*Short task:*
Return every line of each item below word for word, omitting the pictures.

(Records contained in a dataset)

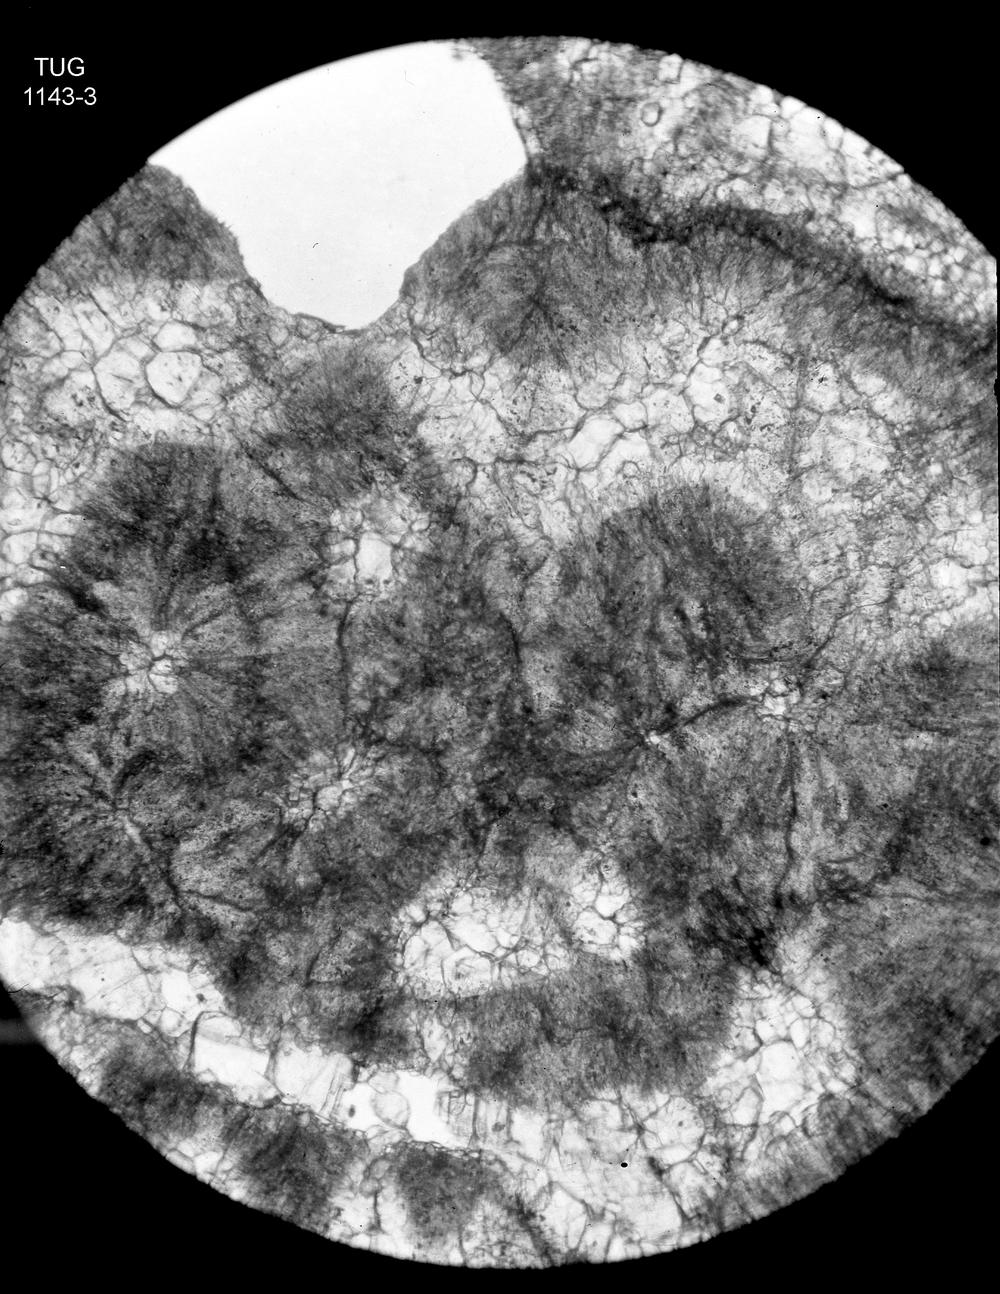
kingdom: Animalia
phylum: Nemertea
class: Hoplonemertea
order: Monostilifera
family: Amphiporidae
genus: Amphipora
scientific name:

*Reply to the exercise:*
kingdom: Animalia
phylum: Nemertea
class: Hoplonemertea
order: Monostilifera
family: Amphiporidae
genus: Amphipora
scientific name:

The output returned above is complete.